Competition is a way of life either toughen up or go home. In the business world, this is no different with many industries striving to excel and get the lion’s share of the market. Throughout the world, there are various industries all fighting for a share into the budget of the consumers. Some industries include the mining and metals industry, business consultation enterprises, the energy industry, financial and the healthcare industries. The economy of Australia has further been projected to be on a 3% GDP increase annually. Furthermore, the country has been stated as one of the countries with very small government debts.   This development has been influenced by some factors such as: the geographic location of the country enabling it to trade with big economic areas of Asia pacific and the United States. On another note, the land has an abundance of mineral resources (business development, 2016). It is in this context that we will focus on the industrial and materials sector with the main target the coca cola company.
Without a shadow of doubt, coca cola has almost wiped out its entire competition. The company was established in 1986 by Dr.Pemberton in United States. In Australia, the first attempt to produce Coca-Cola was in 1917 but it was not until 1937 that this historic feat was achieved. During the first years of producing Coca-Cola, there were several challenges mainly due the small city markets and the location was not that helpful in the development. The breakthrough of coca cola was in 1939 but its standards went international when the then president of coca cola decided to gift all the service men and women with coca cola. This was regardless of the location and the cost incurred. The Australian companies supplied also the Australian service men and women with this product.
The year was 1950 when Coca-Cola went on to franchise across Australia. In the beginning, the soda was bottled in over 30 locations within the country but later on went and agglomerated into the single company today. At present, the coca cola company produces up to 240 products ranging from soft drinks to flavored milk (Journey Australia Staff, 2017)
For years now the nonalcoholic beverages industries has been dominated by Coca-Cola Company and Pepsi Cola Company. As the struggle has been, other companies have cropped up with new products and flavors. These companies have started offering non-carbonated beverages so as to venture into the industry. There are few ways to be used in evaluating the industry and these include market size and profitability of the company. The market size of this industry has been changing as time passes (Datamonitor, 2005).
In the nonalcoholic beverages sector we have few industries which include soft drinks manufacturing and water and ice manufacturing .In Australia this industry is largely dominated by Coca-Cola Amatil Limited where 29% of its shares are owned by Coca cola Company (Dand B Hoovers, 2017). In the Australian market Coca-Cola Amatil Limited face stiff competition from several businesses. Furthermore, there are also price pressures imposed to them by competitors like labels owned by supermarkets and Pepsi Cola Company.
Australian supermarkets like Woolworth and Coles hold more than 80 percent of the Australian market share. These supermarkets produce their own brands and labels of Soft drinks. The two supermarkets have been overpricing Coca-Cola Amatil limited products. Greediness of the leading supermarkets Weighed on profits has proved a problem to the leading soft drink manufacturer in Australia. The process has made consumers to shy away from Coca-Cola’s products.
┄┄┄┄┄┄┄┄┄┄┄┄┄┄┄┄┄┄┄┄
_YOUR OBJECTIVE_: Rewrite everything in the passage on Coca-Cola in Australia from "Without a shadow" down to "with this product.", replacing "service men and women" with "military personnel" wherever it occurs. These items were drawn from a separate source.

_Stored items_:
┄┄┄┄┄┄┄┄┄┄┄┄┄┄┄┄┄┄┄┄
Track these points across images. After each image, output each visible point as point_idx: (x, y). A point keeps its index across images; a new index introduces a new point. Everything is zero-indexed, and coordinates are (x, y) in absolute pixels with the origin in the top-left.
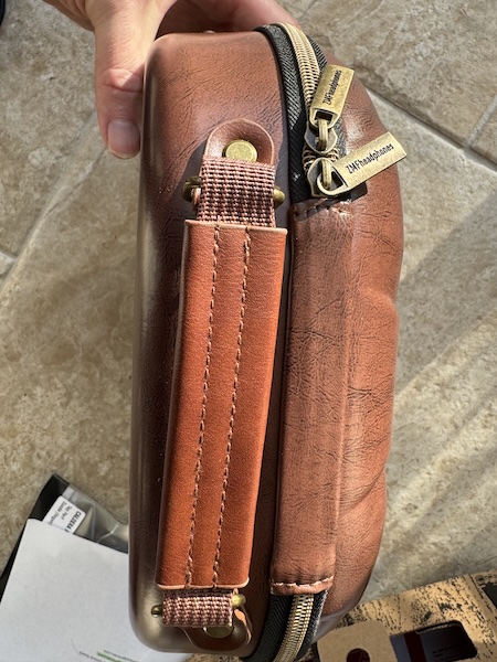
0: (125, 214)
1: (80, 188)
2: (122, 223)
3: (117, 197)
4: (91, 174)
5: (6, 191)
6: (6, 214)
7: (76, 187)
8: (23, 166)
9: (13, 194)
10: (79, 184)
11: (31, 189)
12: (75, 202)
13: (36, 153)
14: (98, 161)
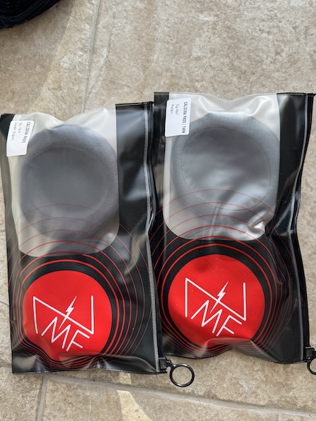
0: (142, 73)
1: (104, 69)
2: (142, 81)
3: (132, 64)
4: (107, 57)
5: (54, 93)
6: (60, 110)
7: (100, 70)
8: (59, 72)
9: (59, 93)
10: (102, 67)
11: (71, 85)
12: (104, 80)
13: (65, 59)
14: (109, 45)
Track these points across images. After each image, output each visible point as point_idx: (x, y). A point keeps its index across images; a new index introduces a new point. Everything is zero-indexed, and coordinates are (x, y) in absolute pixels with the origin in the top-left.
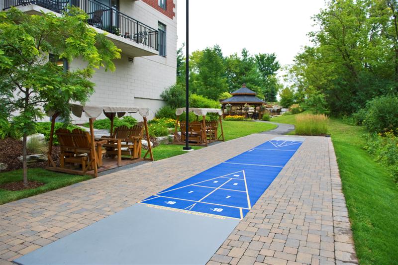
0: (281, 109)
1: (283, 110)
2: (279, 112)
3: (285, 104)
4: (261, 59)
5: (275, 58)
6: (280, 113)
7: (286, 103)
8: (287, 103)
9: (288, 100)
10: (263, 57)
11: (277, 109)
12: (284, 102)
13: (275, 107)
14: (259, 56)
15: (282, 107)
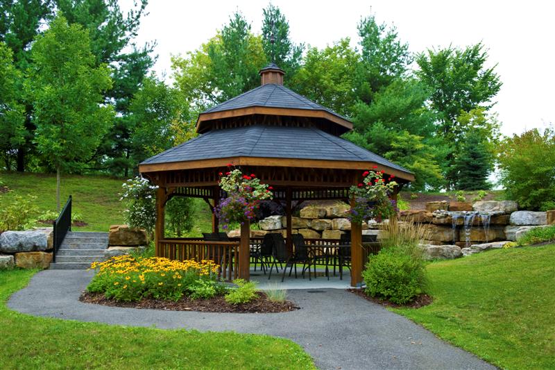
┄┄┄┄┄┄┄┄┄┄┄┄┄┄┄┄┄┄┄┄
_YOUR RESPONSE_:
Without a shadow of doubt, coca cola has almost wiped out its entire competition. The company was established in 1986 by Dr.Pemberton in United States. In Australia, the first attempt to produce Coca-Cola was in 1917 but it was not until 1937 that this historic feat was achieved. During the first years of producing Coca-Cola, there were several challenges mainly due the small city markets and the location was not that helpful in the development. The breakthrough of coca cola was in 1939 but its standards went international when the then president of coca cola decided to gift all the military personnel with coca cola. This was regardless of the location and the cost incurred. The Australian companies supplied also the Australian military personnel with this product.